Lord Williams of Mostyn: My Lords, I was especially grateful to the noble Lord, Lord Hylton, for raising this subject. When we last discussed the matter there were difficulties, which I pointed out to your Lordships, which the noble Lord may well have accepted, in the form of his then amendments.

The only amendments that fall to be considered now--unless I have misunderstood the noble Lord's position--are his Amendment No. 16 and the parallel proposal from the noble Earl, Lord Mar and Kellie, relating to jurisdiction in Scotland. In response to the noble Lord, Lord Meston, I should say that I said to the noble Lord, Lord Hylton, in last week's debate, that we will be issuing new guidance which will draw on the outcome of consultation. The Department of Health has issued a consultation paper entitled Working Together to Safeguard Children; New Government Proposals for inter-agency Co-operation.

There will be new guidelines about how to deal with young girls who have been drawn into prostitution. The guidance--I hope that this will be of some comfort to the noble Lord, Lord Meston--will be joint Home Office/Department of Health guidance--I believe that to be important--for the police and social service departments. We hope and aim to publish that guidance in the autumn.

On the particular proposals, I am sympathetic to the amendments because, in effect, they double the term of imprisonment from two years to four years. We have to ensure that we have a penalty framework for sexual offences which is as coherent as we can make it. There are undoubtedly some existing anomalies. We believe that the proposals would create even more anomalies. We should consider penalties for other comparable offences to ensure that relative gravity is properly reflected.
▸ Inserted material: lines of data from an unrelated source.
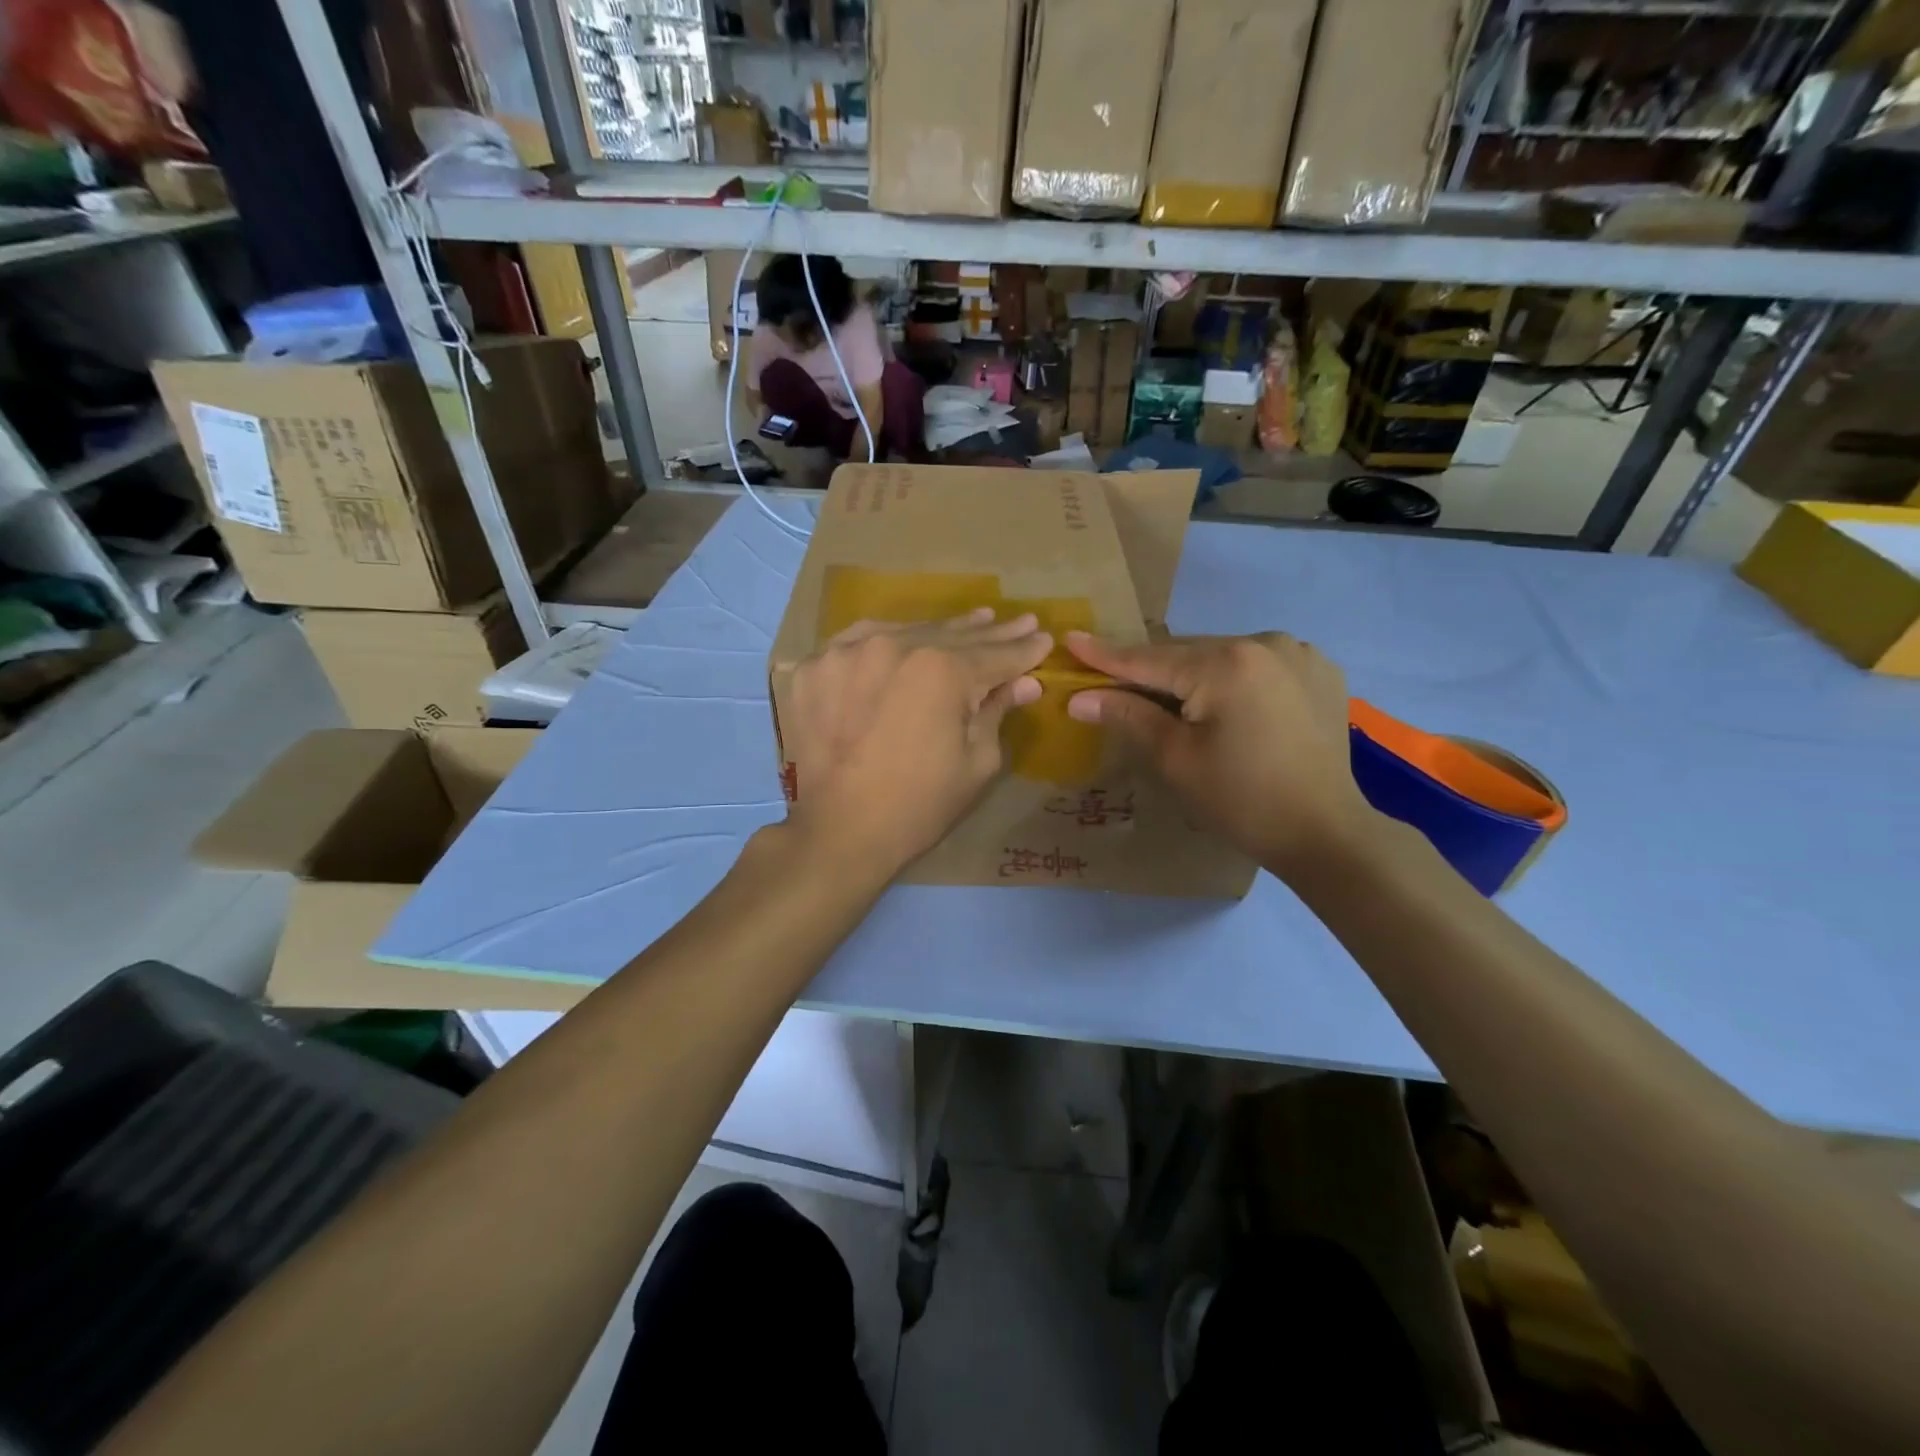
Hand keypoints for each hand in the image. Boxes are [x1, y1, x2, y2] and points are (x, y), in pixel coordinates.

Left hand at [784, 609, 1052, 881]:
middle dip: (989, 633)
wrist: (837, 834)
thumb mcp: (976, 763)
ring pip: (904, 632)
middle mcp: (892, 646)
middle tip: (1018, 622)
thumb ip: (997, 712)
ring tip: (972, 621)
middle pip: (950, 636)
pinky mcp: (811, 668)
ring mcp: (845, 652)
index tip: (1043, 638)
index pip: (994, 654)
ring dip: (940, 631)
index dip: (1023, 650)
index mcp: (941, 670)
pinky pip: (857, 642)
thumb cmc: (918, 806)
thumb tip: (1024, 684)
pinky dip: (886, 641)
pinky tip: (904, 638)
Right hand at [1064, 631, 1378, 878]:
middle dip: (1153, 672)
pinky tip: (1232, 705)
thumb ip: (1128, 716)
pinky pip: (1260, 666)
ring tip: (1177, 705)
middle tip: (1115, 686)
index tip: (1070, 640)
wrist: (1326, 834)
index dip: (1105, 655)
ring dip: (1196, 675)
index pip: (1149, 659)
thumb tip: (1079, 698)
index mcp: (1225, 663)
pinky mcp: (1321, 671)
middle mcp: (1265, 642)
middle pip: (1188, 654)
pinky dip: (1236, 680)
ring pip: (1224, 657)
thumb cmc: (1241, 800)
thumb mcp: (1175, 759)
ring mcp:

We need to look at other consensual sexual offences such as sexual intercourse with boys under the age of consent. We do not want to increase this penalty in isolation. At a very late stage in the Bill's passage--this is not a reproach--it is difficult to look at all the complex interrelating offences. We should look at the matter in the round rather than merely wishing to send a signal--the signal that we all want to send--which is not the way to do it. On the basis of that explanation of the Government's position, and, in particular, the fuller news upon the guidelines that I was able to give, I hope that on this occasion the noble Lord will feel able to withdraw the amendment.